TASK TO COMPLETE ▸
Please format every line of the material below as a numbered list, leaving out any blank lines.

Records from a data collection
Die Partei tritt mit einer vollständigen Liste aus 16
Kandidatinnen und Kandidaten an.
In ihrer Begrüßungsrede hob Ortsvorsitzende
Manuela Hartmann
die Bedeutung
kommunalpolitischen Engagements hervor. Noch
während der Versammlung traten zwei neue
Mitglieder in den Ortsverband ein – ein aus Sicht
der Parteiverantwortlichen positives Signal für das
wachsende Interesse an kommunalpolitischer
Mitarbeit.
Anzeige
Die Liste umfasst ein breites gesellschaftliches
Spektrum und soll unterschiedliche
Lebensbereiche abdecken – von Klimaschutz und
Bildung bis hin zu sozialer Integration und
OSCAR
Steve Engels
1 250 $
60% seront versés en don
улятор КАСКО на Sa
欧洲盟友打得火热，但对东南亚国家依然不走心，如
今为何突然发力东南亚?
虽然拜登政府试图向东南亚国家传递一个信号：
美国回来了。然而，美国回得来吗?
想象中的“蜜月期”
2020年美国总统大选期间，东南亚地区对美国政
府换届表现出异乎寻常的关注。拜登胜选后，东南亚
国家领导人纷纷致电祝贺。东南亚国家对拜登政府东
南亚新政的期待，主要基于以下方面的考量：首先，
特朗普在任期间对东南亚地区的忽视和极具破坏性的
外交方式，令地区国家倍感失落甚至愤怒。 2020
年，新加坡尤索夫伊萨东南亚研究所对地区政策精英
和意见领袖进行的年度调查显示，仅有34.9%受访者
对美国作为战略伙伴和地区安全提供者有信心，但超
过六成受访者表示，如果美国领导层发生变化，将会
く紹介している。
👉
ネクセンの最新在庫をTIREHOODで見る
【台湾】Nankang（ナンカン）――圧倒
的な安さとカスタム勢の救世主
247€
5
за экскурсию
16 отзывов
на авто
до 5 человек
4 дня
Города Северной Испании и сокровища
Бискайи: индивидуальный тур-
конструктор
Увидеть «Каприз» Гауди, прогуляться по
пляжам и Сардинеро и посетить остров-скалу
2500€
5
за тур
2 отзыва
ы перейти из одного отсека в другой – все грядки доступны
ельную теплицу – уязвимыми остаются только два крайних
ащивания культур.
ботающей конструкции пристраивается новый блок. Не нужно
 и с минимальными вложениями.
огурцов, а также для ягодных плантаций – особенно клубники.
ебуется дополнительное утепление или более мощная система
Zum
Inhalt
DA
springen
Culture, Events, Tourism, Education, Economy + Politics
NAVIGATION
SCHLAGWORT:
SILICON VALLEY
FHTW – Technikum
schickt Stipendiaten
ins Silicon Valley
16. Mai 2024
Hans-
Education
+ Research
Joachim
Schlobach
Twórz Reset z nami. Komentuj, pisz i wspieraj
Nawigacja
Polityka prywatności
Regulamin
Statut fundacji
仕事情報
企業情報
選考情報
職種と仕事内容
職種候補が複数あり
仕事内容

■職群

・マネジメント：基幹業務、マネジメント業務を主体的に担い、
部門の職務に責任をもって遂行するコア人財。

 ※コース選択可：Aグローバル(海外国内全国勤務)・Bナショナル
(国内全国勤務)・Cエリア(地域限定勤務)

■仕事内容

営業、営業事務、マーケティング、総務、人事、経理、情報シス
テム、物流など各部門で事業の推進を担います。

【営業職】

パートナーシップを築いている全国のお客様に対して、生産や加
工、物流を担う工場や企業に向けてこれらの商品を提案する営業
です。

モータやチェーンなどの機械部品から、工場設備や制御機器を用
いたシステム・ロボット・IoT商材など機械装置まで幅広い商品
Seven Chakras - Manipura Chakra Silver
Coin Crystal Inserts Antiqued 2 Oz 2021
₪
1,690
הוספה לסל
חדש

RESULT OF THE EXERCISE ▸
1. Die Partei tritt mit einer vollständigen Liste aus 16
2. Kandidatinnen und Kandidaten an.
3. In ihrer Begrüßungsrede hob Ortsvorsitzende
4. Manuela Hartmann
5. die Bedeutung
6. kommunalpolitischen Engagements hervor. Noch
7. während der Versammlung traten zwei neue
8. Mitglieder in den Ortsverband ein – ein aus Sicht
9. der Parteiverantwortlichen positives Signal für das
10. wachsende Interesse an kommunalpolitischer
11. Mitarbeit.
12. Anzeige
13. Die Liste umfasst ein breites gesellschaftliches
14. Spektrum und soll unterschiedliche
15. Lebensbereiche abdecken – von Klimaschutz und
16. Bildung bis hin zu sozialer Integration und
17. OSCAR
18. Steve Engels
19. 1 250 $
20. 60% seront versés en don
21. улятор КАСКО на Sa
22. 欧洲盟友打得火热，但对东南亚国家依然不走心，如
23. 今为何突然发力东南亚?
24. 虽然拜登政府试图向东南亚国家传递一个信号：
25. 美国回来了。然而，美国回得来吗?
26. 想象中的“蜜月期”
27. 2020年美国总统大选期间，东南亚地区对美国政
28. 府换届表现出异乎寻常的关注。拜登胜选后，东南亚
29. 国家领导人纷纷致电祝贺。东南亚国家对拜登政府东
30. 南亚新政的期待，主要基于以下方面的考量：首先，
31. 特朗普在任期间对东南亚地区的忽视和极具破坏性的
32. 外交方式，令地区国家倍感失落甚至愤怒。 2020
33. 年，新加坡尤索夫伊萨东南亚研究所对地区政策精英
34. 和意见领袖进行的年度调查显示，仅有34.9%受访者
35. 对美国作为战略伙伴和地区安全提供者有信心，但超
36. 过六成受访者表示，如果美国领导层发生变化，将会
37. く紹介している。
38. 👉
39. ネクセンの最新在庫をTIREHOODで見る
40. 【台湾】Nankang（ナンカン）――圧倒
41. 的な安さとカスタム勢の救世主
42. 247€
43. 5
44. за экскурсию
45. 16 отзывов
46. на авто
47. до 5 человек
48. 4 дня
49. Города Северной Испании и сокровища
50. Бискайи: индивидуальный тур-
51. конструктор
52. Увидеть «Каприз» Гауди, прогуляться по
53. пляжам и Сардинеро и посетить остров-скалу
54. 2500€
55. 5
56. за тур
57. 2 отзыва
58. ы перейти из одного отсека в другой – все грядки доступны
59. ельную теплицу – уязвимыми остаются только два крайних
60. ащивания культур.
61. ботающей конструкции пристраивается новый блок. Не нужно
62.  и с минимальными вложениями.
63. огурцов, а также для ягодных плантаций – особенно клубники.
64. ебуется дополнительное утепление или более мощная система
65. Zum
66. Inhalt
67. DA
68. springen
69. Culture, Events, Tourism, Education, Economy + Politics
70. NAVIGATION
71. SCHLAGWORT:
72. SILICON VALLEY
73. FHTW – Technikum
74. schickt Stipendiaten
75. ins Silicon Valley
76. 16. Mai 2024
77. Hans-
78. Education
79. + Research
80. Joachim
81. Schlobach
82. Twórz Reset z nami. Komentuj, pisz i wspieraj
83. Nawigacja
84. Polityka prywatności
85. Regulamin
86. Statut fundacji
87. 仕事情報
88. 企業情報
89. 選考情報
90. 職種と仕事内容
91. 職種候補が複数あり
92. 仕事内容
93. ■職群
94. ・マネジメント：基幹業務、マネジメント業務を主体的に担い、
95. 部門の職務に責任をもって遂行するコア人財。
96.  ※コース選択可：Aグローバル(海外国内全国勤務)・Bナショナル
97. (国内全国勤務)・Cエリア(地域限定勤務)
98. ■仕事内容
99. 営業、営業事務、マーケティング、総務、人事、経理、情報シス
100. テム、物流など各部門で事業の推進を担います。
101. 【営業職】
102. パートナーシップを築いている全国のお客様に対して、生産や加
103. 工、物流を担う工場や企業に向けてこれらの商品を提案する営業
104. です。
105. モータやチェーンなどの機械部品から、工場設備や制御機器を用
106. いたシステム・ロボット・IoT商材など機械装置まで幅広い商品
107. Seven Chakras - Manipura Chakra Silver
108. Coin Crystal Inserts Antiqued 2 Oz 2021
109. ₪
110. 1,690
111. הוספה לסל
112. חדש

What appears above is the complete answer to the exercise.